Click chemistry and bio-orthogonal chemistry hit the headlines last week (w/c 3 Oct 2022) when the 2022 Nobel Prize in Chemistry was jointly awarded to Carolyn R. Bertozzi, Morten Meldal and K. Barry Sharpless.
The press release states that: “The Nobel Prize in Chemistry 2022 is about making difficult processes easier. Barry Sharpless and Morten Meldal have laid the foundation for a functional form of chemistry – click chemistry – in which molecular building blocks snap together quickly and efficiently. Carolyn Bertozzi has taken click chemistry to a new dimension and started utilising it in living organisms.”
The news was of particular interest to Charnwood Molecular scientists Dr Ngoc (Ruby) Nguyen and Dr Matthew Allen who were happy to reflect on and share their own experiences of using click chemistry and bio-orthogonal chemistry.
Ngoc was curious about the application of click chemistry in biological systems and wanted to explore it further. This prompted Ngoc to apply for a position as Research Fellow in Chemical Biology at Strathclyde University. There she focused on the synthesis of fluorogens to develop RNA aptamers, exploration of copper free click chemistry, and application of click chemistry in tagging and imaging.
“The project I worked on was to develop the ‘Next-generation bio-orthogonal reaction platform for RNA tagging and imaging’. Our objectives were to synthesise fluorogens and their precursors to develop RNA aptamers – utilising aptamers as “click aptazymes”. We also wanted to explore copper free click chemistry for ynamines and utilise click chemistry in the development of FRET pairs.”
Ngoc went on to explain that there was very complex chemistry involved in the project and that Charnwood Molecular actually provided two custom synthesis compounds for the project as it needed specific knowledge and experience to synthesise them.
“I learnt so much from working on this project and I look forward to applying this knowledge in the future as a Senior Research Chemist I at Charnwood Molecular.”
Dr Ngoc (Ruby) Nguyen
Dr Ngoc (Ruby) Nguyen has a PhD in Medicinal Chemistry with degrees in Pharmacology (MSc) and Pharmacy (BSc).
Having gained practical skills in a wide range of chemistry related subjects during her undergraduate degree, Ngoc worked as a medical sales representative, gaining vital industry and commercial experience.
However, her enthusiasm for organic synthesis and a desire to further her career in drug discovery eventually brought her to Charnwood Molecular.
Ngoc brings her skills in organic synthetic chemistry, docking, molecular dynamics simulations, plus bio-orthogonal chemistry to client projects.
Purification Scientist Matt Allen had an early introduction to click chemistry through his PhD and subsequent thesis on the ‘Development of Tools for Glycan Analysis and Quantitative Sialic Acid Glycomics’.
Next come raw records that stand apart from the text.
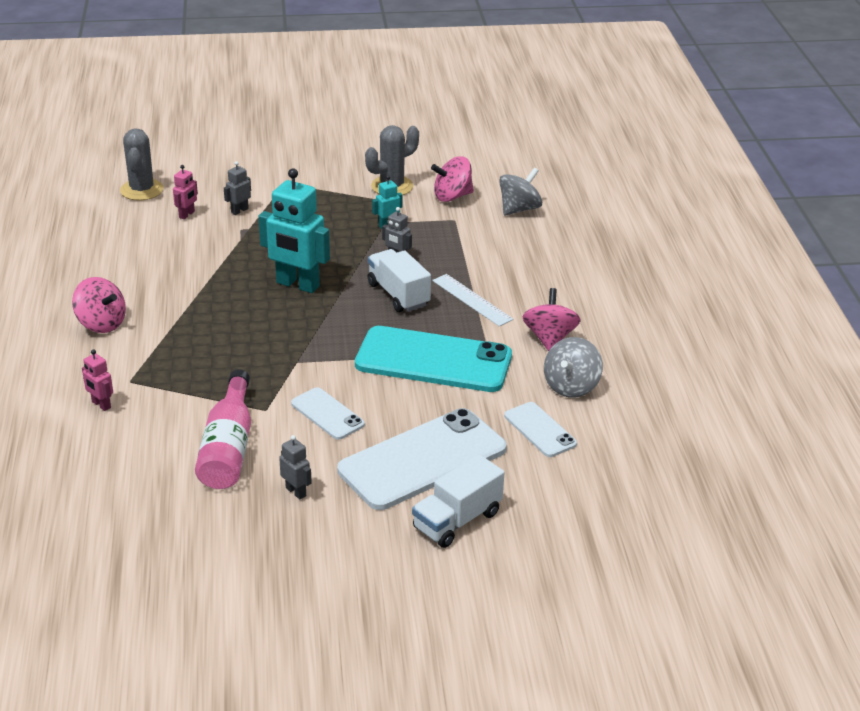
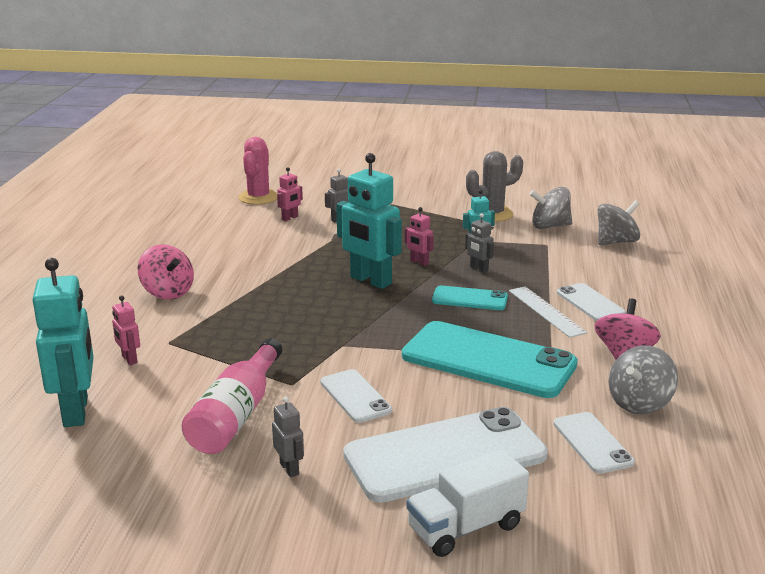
camera: 15 degrees right, 10 degrees down
(79, 466) = (76, 411): none -> turquoise robot
(142, 190) = (258, 197): grey cactus -> pink cactus
(337, 256) = (419, 262): none -> pink robot
(398, 295) = (469, 299): white truck -> turquoise phone
(452, 196) = (550, 226): pink spinning top -> grey spinning top
(509, 285) = (590, 303): none -> white phone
Matt explains that his research on glycans sought a different approach to overcome the inherent structures of glycans that hinder their detection by traditional methods. “Analysing glycans is quite a challenge as they are analytically very difficult – for example they can’t be detected by UV or mass spectrometry. They are so important though for finding and understanding disease states so to be able to see them we must derivatise them.”
A molecule was created that could be clicked after the glycan had been labelled which proved to be the same chromatographically as the parent compound. The benefit was greater detection capability and wider uses of glycan.
“Once these labels have been added, glycans lack many further uses. Creating labels that can undergo a click reaction allows us to do reactions that doesn’t cause modification to the glycan which may lose information, while also giving us the ability to do more analysis with it”.
“It was an immensely satisfying research project as glycans are so important for the various roles they play including biotherapeutic efficacy and structural functions. The opportunity to apply click chemistry was very welcome and I took a lot from this experience.”
Dr Matthew Allen
Dr Matt Allen has a PhD in Chemical Biology, with an MSc in Chemistry for Drug Discovery and a BSc in Chemistry.
After completing his PhD Matt joined Charnwood Molecular as a Purification Scientist in the analytical team.
Matt’s synthetic chemistry experience along with skills in HPLC, NMR, UV/Vis Spectroscopy, amongst others, ensures that he is well placed to support colleagues with their separation and purification requirements.